___ Listed records ___

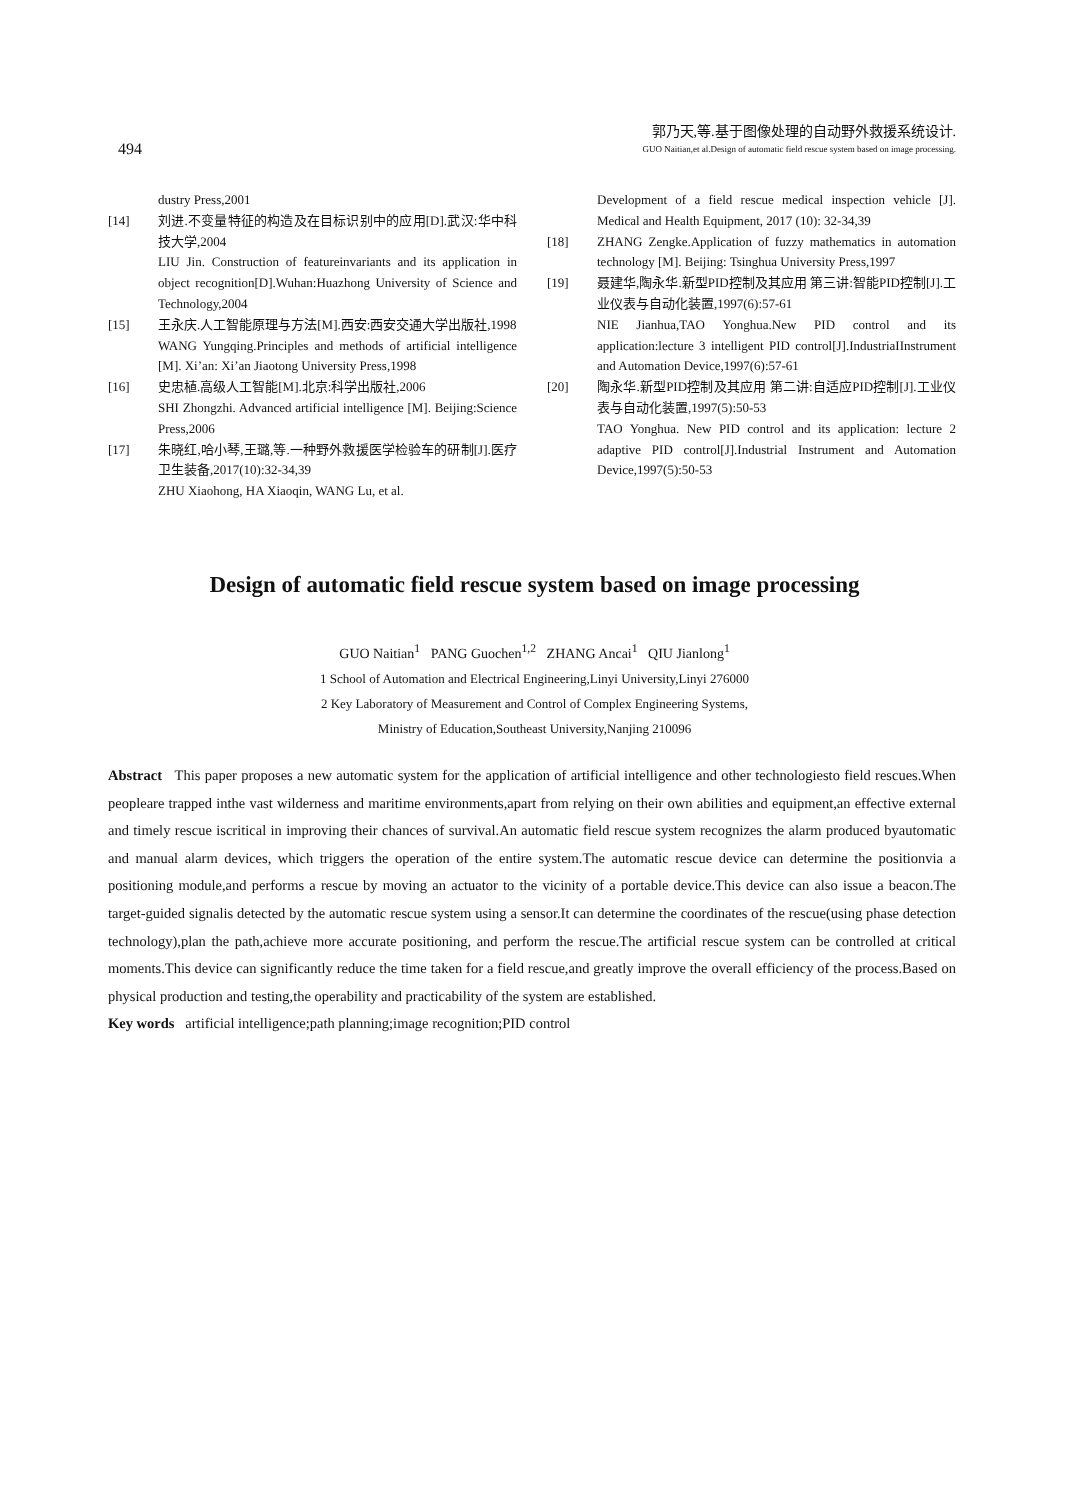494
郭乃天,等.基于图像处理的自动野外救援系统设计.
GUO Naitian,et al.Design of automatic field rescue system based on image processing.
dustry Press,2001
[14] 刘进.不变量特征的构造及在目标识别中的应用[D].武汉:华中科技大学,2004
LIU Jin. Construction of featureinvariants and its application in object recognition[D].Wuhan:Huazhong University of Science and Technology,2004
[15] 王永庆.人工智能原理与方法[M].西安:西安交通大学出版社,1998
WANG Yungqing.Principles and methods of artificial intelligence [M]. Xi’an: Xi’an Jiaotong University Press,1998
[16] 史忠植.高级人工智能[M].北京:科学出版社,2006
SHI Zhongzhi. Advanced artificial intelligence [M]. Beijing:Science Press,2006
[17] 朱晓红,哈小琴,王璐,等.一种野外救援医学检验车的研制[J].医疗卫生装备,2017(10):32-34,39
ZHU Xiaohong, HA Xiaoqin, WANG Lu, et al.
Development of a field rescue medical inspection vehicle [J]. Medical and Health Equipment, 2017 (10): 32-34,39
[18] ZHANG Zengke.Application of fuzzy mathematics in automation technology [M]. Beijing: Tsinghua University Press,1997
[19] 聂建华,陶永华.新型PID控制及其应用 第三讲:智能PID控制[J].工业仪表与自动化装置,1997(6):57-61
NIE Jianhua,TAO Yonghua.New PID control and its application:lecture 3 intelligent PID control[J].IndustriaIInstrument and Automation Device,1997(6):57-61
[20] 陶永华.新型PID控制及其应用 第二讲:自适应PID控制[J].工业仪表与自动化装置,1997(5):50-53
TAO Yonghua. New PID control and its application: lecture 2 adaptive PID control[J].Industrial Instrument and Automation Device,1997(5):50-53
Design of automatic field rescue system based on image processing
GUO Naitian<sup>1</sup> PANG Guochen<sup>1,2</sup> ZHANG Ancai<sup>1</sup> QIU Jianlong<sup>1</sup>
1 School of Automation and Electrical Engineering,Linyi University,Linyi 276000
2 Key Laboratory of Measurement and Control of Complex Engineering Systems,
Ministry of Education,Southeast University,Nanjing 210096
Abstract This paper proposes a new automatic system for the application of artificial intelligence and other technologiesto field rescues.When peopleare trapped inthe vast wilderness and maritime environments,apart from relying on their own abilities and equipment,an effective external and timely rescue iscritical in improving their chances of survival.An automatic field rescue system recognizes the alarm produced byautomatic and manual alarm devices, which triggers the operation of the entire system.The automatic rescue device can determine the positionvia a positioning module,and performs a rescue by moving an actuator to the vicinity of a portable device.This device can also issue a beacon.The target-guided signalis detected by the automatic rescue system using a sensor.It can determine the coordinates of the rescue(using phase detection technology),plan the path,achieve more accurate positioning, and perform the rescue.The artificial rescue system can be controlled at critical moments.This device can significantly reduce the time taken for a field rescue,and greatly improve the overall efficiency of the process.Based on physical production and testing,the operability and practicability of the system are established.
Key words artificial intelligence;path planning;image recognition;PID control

___

The data above must be given again in full and unaltered, minus its images.

Expected answer:
494
郭乃天,等.基于图像处理的自动野外救援系统设计.
GUO Naitian,et al.Design of automatic field rescue system based on image processing.
dustry Press,2001
[14] 刘进.不变量特征的构造及在目标识别中的应用[D].武汉:华中科技大学,2004
LIU Jin. Construction of featureinvariants and its application in object recognition[D].Wuhan:Huazhong University of Science and Technology,2004
[15] 王永庆.人工智能原理与方法[M].西安:西安交通大学出版社,1998
WANG Yungqing.Principles and methods of artificial intelligence [M]. Xi’an: Xi’an Jiaotong University Press,1998
[16] 史忠植.高级人工智能[M].北京:科学出版社,2006
SHI Zhongzhi. Advanced artificial intelligence [M]. Beijing:Science Press,2006
[17] 朱晓红,哈小琴,王璐,等.一种野外救援医学检验车的研制[J].医疗卫生装备,2017(10):32-34,39
ZHU Xiaohong, HA Xiaoqin, WANG Lu, et al.
Development of a field rescue medical inspection vehicle [J]. Medical and Health Equipment, 2017 (10): 32-34,39
[18] ZHANG Zengke.Application of fuzzy mathematics in automation technology [M]. Beijing: Tsinghua University Press,1997
[19] 聂建华,陶永华.新型PID控制及其应用 第三讲:智能PID控制[J].工业仪表与自动化装置,1997(6):57-61
NIE Jianhua,TAO Yonghua.New PID control and its application:lecture 3 intelligent PID control[J].IndustriaIInstrument and Automation Device,1997(6):57-61
[20] 陶永华.新型PID控制及其应用 第二讲:自适应PID控制[J].工业仪表与自动化装置,1997(5):50-53
TAO Yonghua. New PID control and its application: lecture 2 adaptive PID control[J].Industrial Instrument and Automation Device,1997(5):50-53
Design of automatic field rescue system based on image processing
GUO Naitian<sup>1</sup> PANG Guochen<sup>1,2</sup> ZHANG Ancai<sup>1</sup> QIU Jianlong<sup>1</sup>
1 School of Automation and Electrical Engineering,Linyi University,Linyi 276000
2 Key Laboratory of Measurement and Control of Complex Engineering Systems,
Ministry of Education,Southeast University,Nanjing 210096
Abstract This paper proposes a new automatic system for the application of artificial intelligence and other technologiesto field rescues.When peopleare trapped inthe vast wilderness and maritime environments,apart from relying on their own abilities and equipment,an effective external and timely rescue iscritical in improving their chances of survival.An automatic field rescue system recognizes the alarm produced byautomatic and manual alarm devices, which triggers the operation of the entire system.The automatic rescue device can determine the positionvia a positioning module,and performs a rescue by moving an actuator to the vicinity of a portable device.This device can also issue a beacon.The target-guided signalis detected by the automatic rescue system using a sensor.It can determine the coordinates of the rescue(using phase detection technology),plan the path,achieve more accurate positioning, and perform the rescue.The artificial rescue system can be controlled at critical moments.This device can significantly reduce the time taken for a field rescue,and greatly improve the overall efficiency of the process.Based on physical production and testing,the operability and practicability of the system are established.
Key words artificial intelligence;path planning;image recognition;PID control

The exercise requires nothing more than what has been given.